As I said, theorically and in the absolute, you're right. But personaly, I was arguing the subject in context of today's market and today's R&D problems.
So, in other words, we agree, we're just discussing the subject from different POV.
Agreed. (At least to some extent
)
The types of opportunities for multiple cores on the PC desktop are very different from those in consoles, and getting good performance boosts is (relatively speaking) a simple thing for multiple independent tasks. So today's market and R&D problems are definitely pushing towards a migration to multiple cores on the modern PC desktop.
This is not at all the same thing as the expected multi-processing in a console environment, and I don't think the pressures are the same, which is why I thought the reference to Intel's current plans was not necessarily valid in the space of this debate.
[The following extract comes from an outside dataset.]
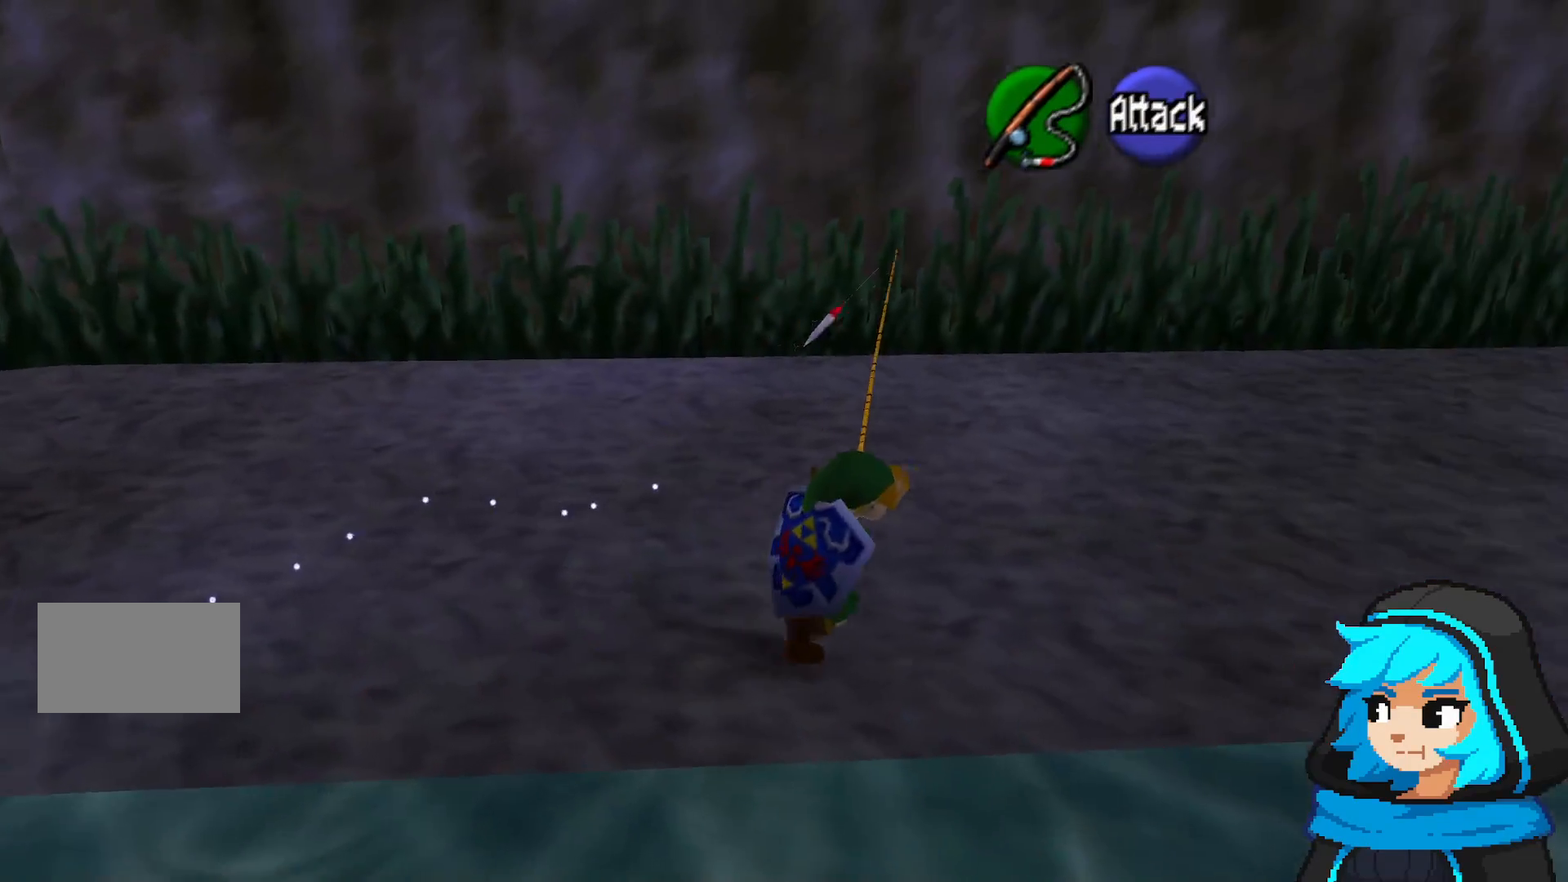
{"buttons": [], "left_stick": "up-right", "events": [[183, "left_stick", "up-right"]]}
- Admitting that you can get better performance running independent applications on a PC desktop with multiple cores is one thing - here a multiple core has many advantages, not least that it can actually _avoid_ context switches that need to occur on the single core when moving from task to task.
- Saying that you can get better performance from multiple cores by extracting parallelism from a single task with multiple dependent communicating subtasks is a different matter, and far more complex. While it's certainly possible, it's not easy.